§ Entries provided
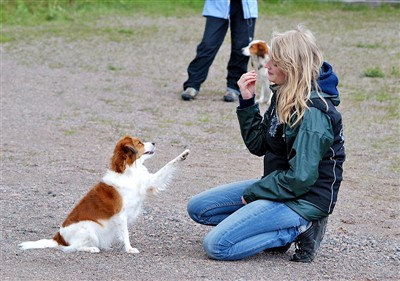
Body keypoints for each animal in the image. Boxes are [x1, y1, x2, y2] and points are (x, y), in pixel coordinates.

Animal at [17, 136, 189, 254]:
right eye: (139, 142)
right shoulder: (121, 214)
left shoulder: (149, 182)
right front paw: (129, 249)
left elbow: (168, 166)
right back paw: (92, 248)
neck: (128, 171)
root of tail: (58, 237)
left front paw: (183, 154)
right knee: (73, 247)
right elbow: (126, 234)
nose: (154, 142)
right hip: (88, 228)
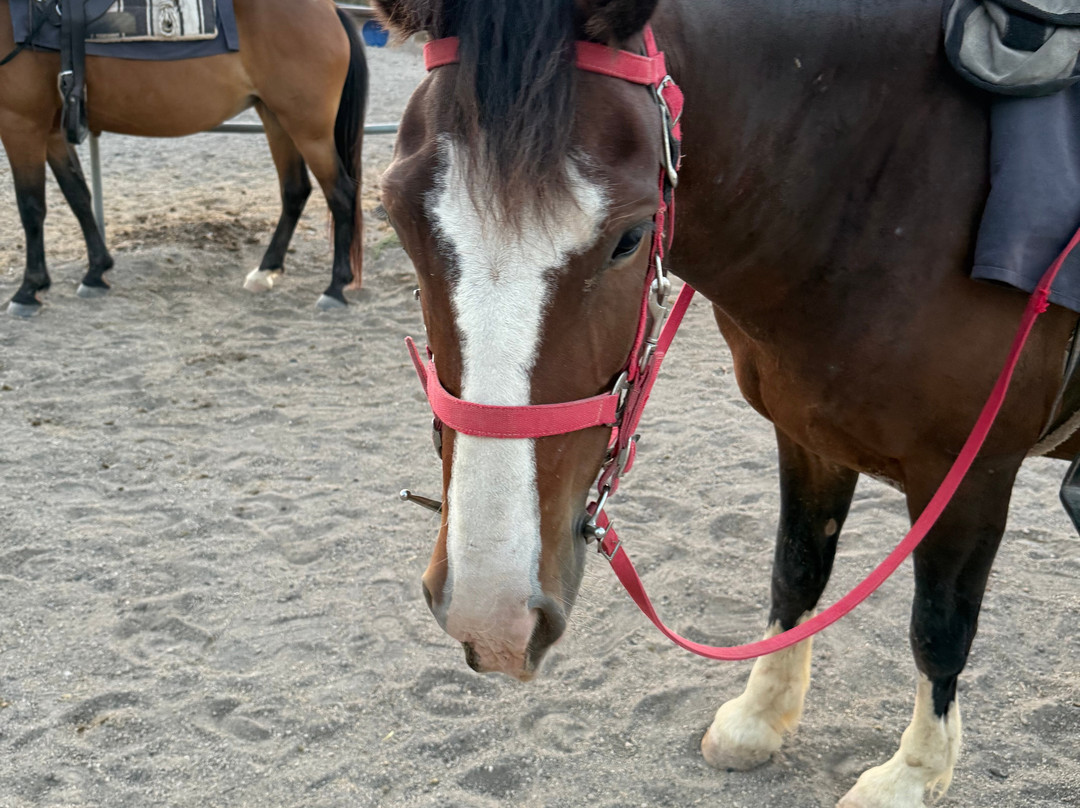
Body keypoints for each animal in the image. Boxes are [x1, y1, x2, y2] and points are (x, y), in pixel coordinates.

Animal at [0, 0, 367, 316]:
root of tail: (330, 10)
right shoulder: (49, 131)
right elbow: (77, 195)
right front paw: (95, 272)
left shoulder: (20, 124)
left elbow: (31, 207)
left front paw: (28, 290)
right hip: (276, 119)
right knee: (295, 191)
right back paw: (266, 271)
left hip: (309, 131)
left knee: (341, 194)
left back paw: (335, 287)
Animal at [377, 0, 1080, 805]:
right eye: (395, 218)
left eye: (630, 237)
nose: (489, 614)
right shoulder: (808, 437)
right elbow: (796, 571)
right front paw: (760, 717)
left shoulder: (971, 471)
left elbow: (939, 626)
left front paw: (914, 773)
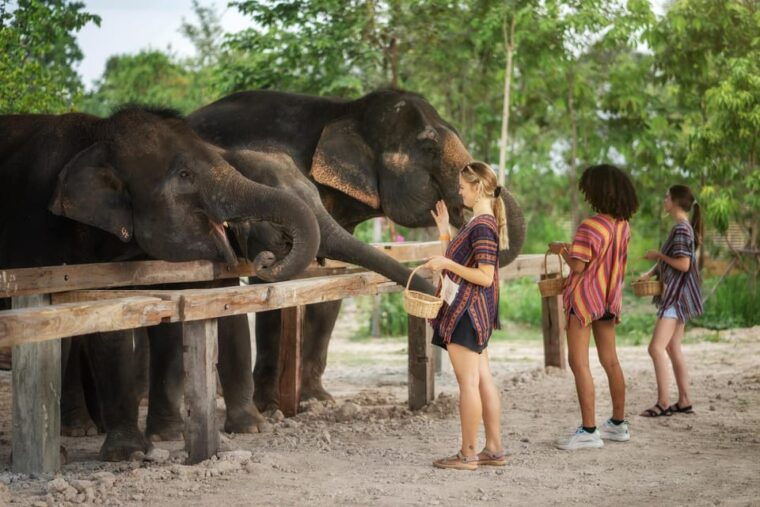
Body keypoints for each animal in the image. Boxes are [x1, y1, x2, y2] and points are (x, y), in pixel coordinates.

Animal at [0, 107, 321, 460]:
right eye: (184, 174)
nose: (266, 258)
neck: (96, 135)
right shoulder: (33, 233)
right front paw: (116, 454)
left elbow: (126, 328)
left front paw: (143, 447)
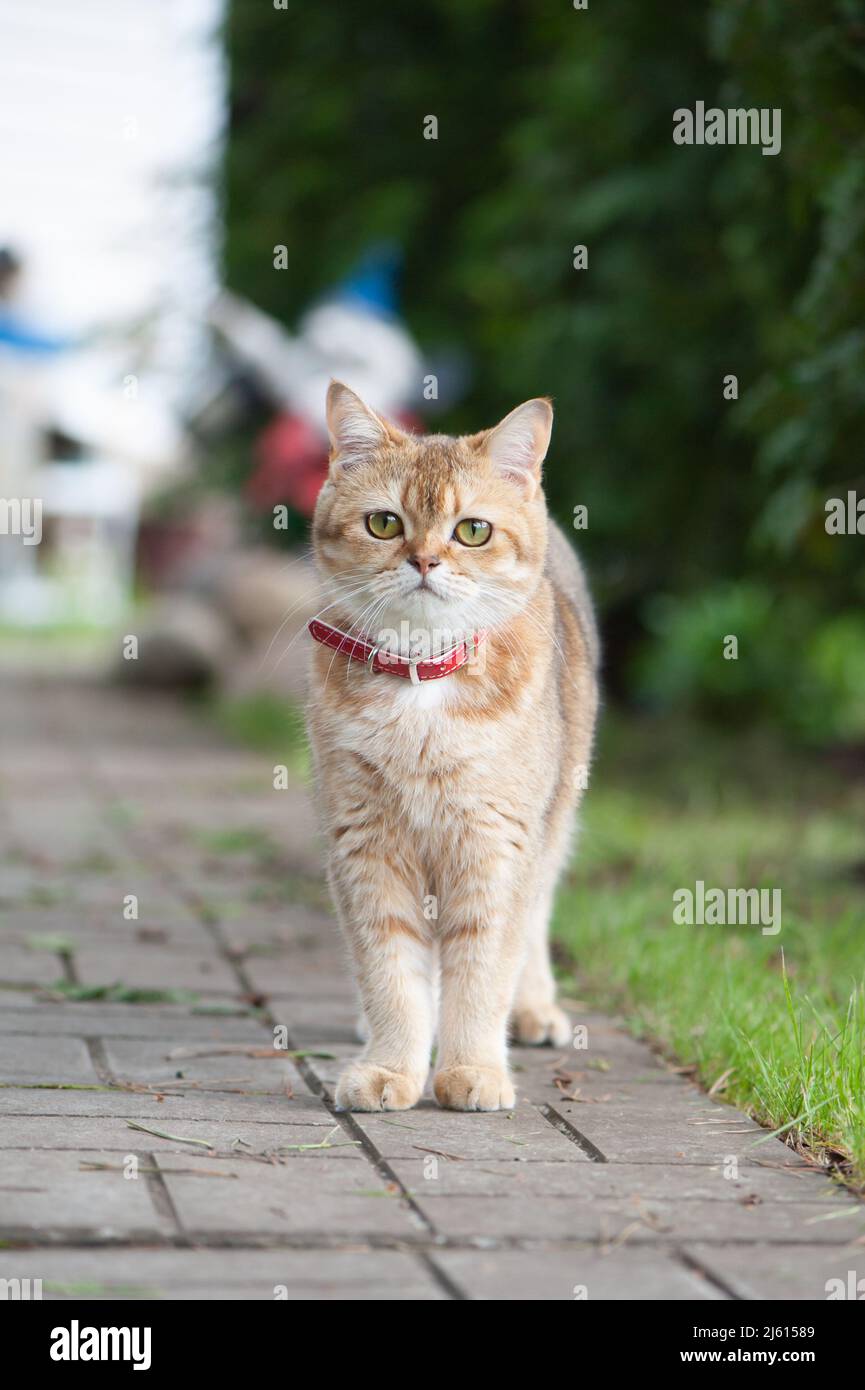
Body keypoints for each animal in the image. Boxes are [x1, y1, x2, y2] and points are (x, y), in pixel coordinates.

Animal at [308, 378, 600, 1106]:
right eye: (384, 524)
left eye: (472, 531)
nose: (424, 560)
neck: (422, 686)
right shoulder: (367, 846)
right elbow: (391, 973)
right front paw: (392, 1066)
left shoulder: (497, 844)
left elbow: (482, 970)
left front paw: (472, 1068)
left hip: (555, 820)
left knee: (535, 920)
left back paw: (534, 1009)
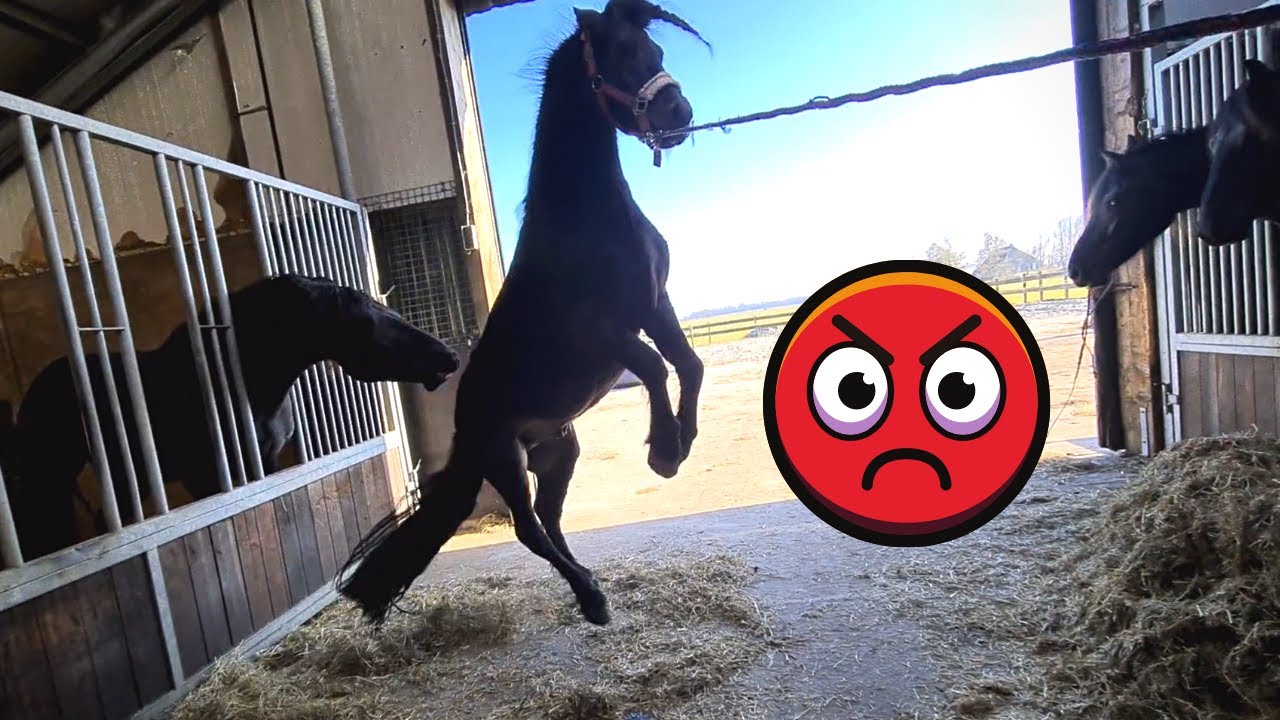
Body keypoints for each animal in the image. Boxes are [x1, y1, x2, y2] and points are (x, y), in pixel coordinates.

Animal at [337, 0, 706, 627]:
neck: (586, 217)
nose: (679, 114)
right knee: (529, 529)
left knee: (551, 523)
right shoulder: (604, 330)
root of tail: (463, 437)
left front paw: (681, 441)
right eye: (622, 53)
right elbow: (656, 367)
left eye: (656, 51)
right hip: (505, 459)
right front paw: (663, 452)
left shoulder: (655, 304)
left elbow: (689, 364)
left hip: (560, 452)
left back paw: (593, 591)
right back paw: (591, 598)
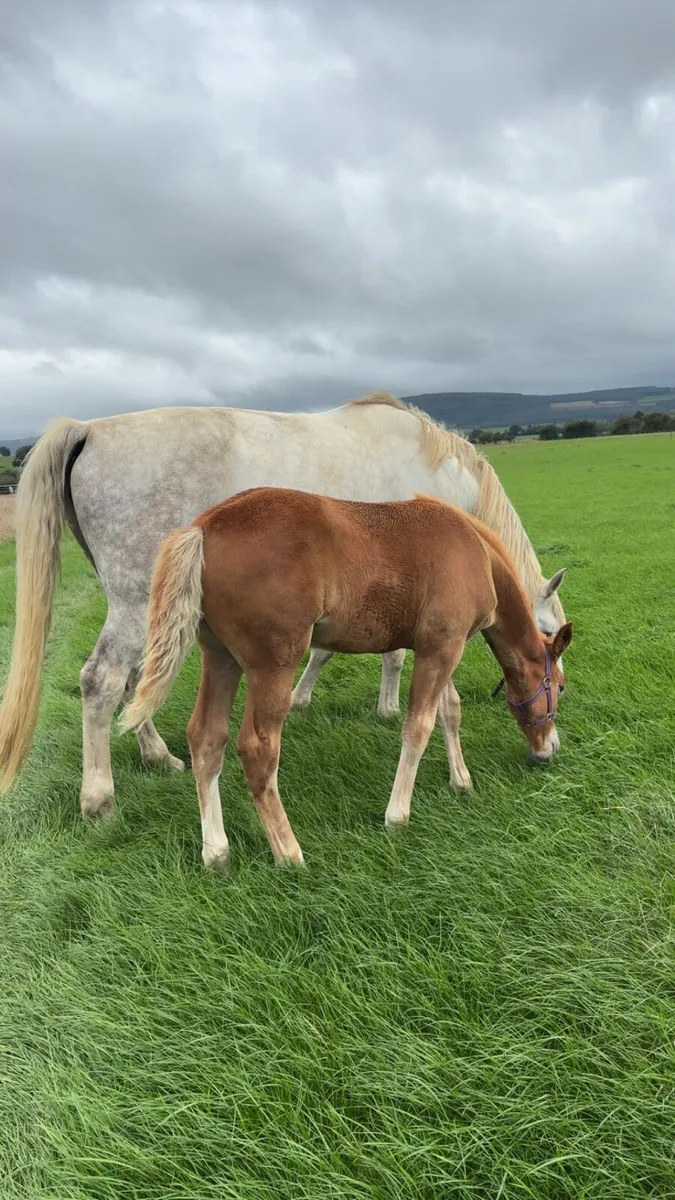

§ Directions
What is wanted is the listing, written out exactly, with each picture removed.

§ Task output
Body keypoints for each animal in the image. Boxes are [x1, y1, x2, y2] and points are (x, y), in pixel coordinates.

Animal at [17, 136, 189, 254]:
right eye: (139, 142)
right shoulder: (121, 214)
left shoulder: (149, 182)
right front paw: (129, 249)
left elbow: (168, 166)
right back paw: (92, 248)
neck: (128, 171)
root of tail: (58, 237)
left front paw: (183, 154)
right knee: (73, 247)
right elbow: (126, 234)
nose: (154, 142)
right hip: (88, 228)
Body keypoints for each animal in the image. Boxes are [x1, y1, x2, y2] and points are (x, y), in pixel coordinates.

Animal at [0, 0, 367, 316]:
root of tail: (330, 10)
right shoulder: (49, 131)
right elbow: (77, 195)
right front paw: (95, 272)
left shoulder: (20, 124)
left elbow: (31, 207)
left front paw: (28, 290)
right hip: (276, 119)
right knee: (295, 191)
right back paw: (266, 271)
left hip: (309, 131)
left knee: (341, 194)
left back paw: (335, 287)
Animal at [377, 0, 1080, 805]:
right eye: (395, 218)
left eye: (630, 237)
nose: (489, 614)
right shoulder: (808, 437)
right elbow: (796, 571)
right front paw: (760, 717)
left shoulder: (971, 471)
left elbow: (939, 626)
left front paw: (914, 773)
Body keypoints for each animal in the image. Boxes are [x1, y1, x2, y2] and points are (x, y), in pixel coordinates.

Animal at [0, 107, 321, 460]:
right eye: (184, 174)
nose: (266, 258)
neck: (96, 135)
right shoulder: (33, 233)
right front paw: (116, 454)
left elbow: (126, 328)
left front paw: (143, 447)
Body keypoints for each animal in the image. Boxes are [x1, y1, x2, y2] and points are (x, y), in pixel coordinates.

Animal at [308, 378, 600, 1106]:
right eye: (384, 524)
left eye: (472, 531)
nose: (424, 560)
neck: (422, 686)
right shoulder: (367, 846)
right elbow: (391, 973)
right front paw: (392, 1066)
left shoulder: (497, 844)
left elbow: (482, 970)
left front paw: (472, 1068)
left hip: (555, 820)
left knee: (535, 920)
left back paw: (534, 1009)
Body keypoints for each animal in the image. Boxes are [x1, y1, x2, y2] and points are (x, y), in pixel coordinates.

Animal at [337, 0, 706, 627]:
neck: (586, 217)
nose: (679, 114)
right knee: (529, 529)
left knee: (551, 523)
right shoulder: (604, 330)
root of tail: (463, 437)
left front paw: (681, 441)
right eye: (622, 53)
right elbow: (656, 367)
left eye: (656, 51)
right hip: (505, 459)
right front paw: (663, 452)
left shoulder: (655, 304)
left elbow: (689, 364)
left hip: (560, 452)
left back paw: (593, 591)
right back paw: (591, 598)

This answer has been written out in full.